I have several high resolution screens. I can see my BIOS boot text just fine. You're talking about a solution in search of a problem.


Yes, monitors have been forced to include scalers that enable OS to use extremely low resolution modes. The 'problem' is that this mode of display makes the first experience a user sees to betray the extremely high fidelity modern displays are actually capable of. I understand if you personally feel that starting up into 80x25 text mode is still acceptable in 2019 with 4k displays, and that's fine.

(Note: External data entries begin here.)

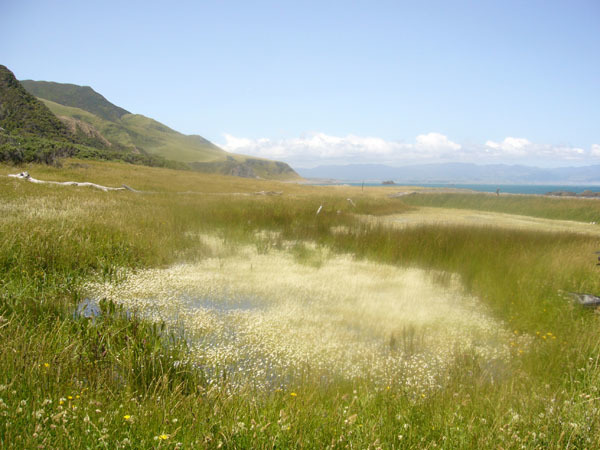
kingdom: Plantae
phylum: Tracheophyta
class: Magnoliopsida
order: Ranunculales
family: Ranunculaceae
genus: Ranunculus
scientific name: Ranunculus trichophyllus
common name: Thread-leaved water-crowfoot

But if someone wanted to build a brand new OS which was designed from the ground up as if it was built for and with the actual technology we have now, rather than the technology we had 30 years ago, I am just asking how difficult that would be.


Have you ever used a Mac laptop? It boots up with a crisp and clear display of the Apple logo. It's not text mode. It's either actually using the native resolution or using a sufficiently good resolution that I can't tell. This shows that if the manufacturer is willing enough, the first experience a user sees does not have to betray the extremely high fidelity modern displays are actually capable of.


> Have you ever used a Mac laptop? It boots up with a crisp and clear display of the Apple logo. It's not text mode. It's either actually using the native resolution or using a sufficiently good resolution that I can't tell.

So do PC laptops that do UEFI boot since Windows 8.

It's not really problem on laptops, but more on desktops, especially if you have add-on cards that initialize themselves with custom UEFI addon. Or when you need to work in UEFI shell. Or when you use boot manager in text mode, like grub (but grub know how to switch modes, at least). Or miriad of other things, that fall outside of the happy path of bootloader booting the OS on fixed hardware.


It looks like a great piece of code, and I wish I could use it. Maybe the author would consider doing a free-for-open-source type model like many other companies do? It would have the benefit of allowing developers to become familiar with the technology and possibly encourage wider use, too. To be clear, I'm not saying the author needs to open-source it, but he might wish to consider distributing a static lib.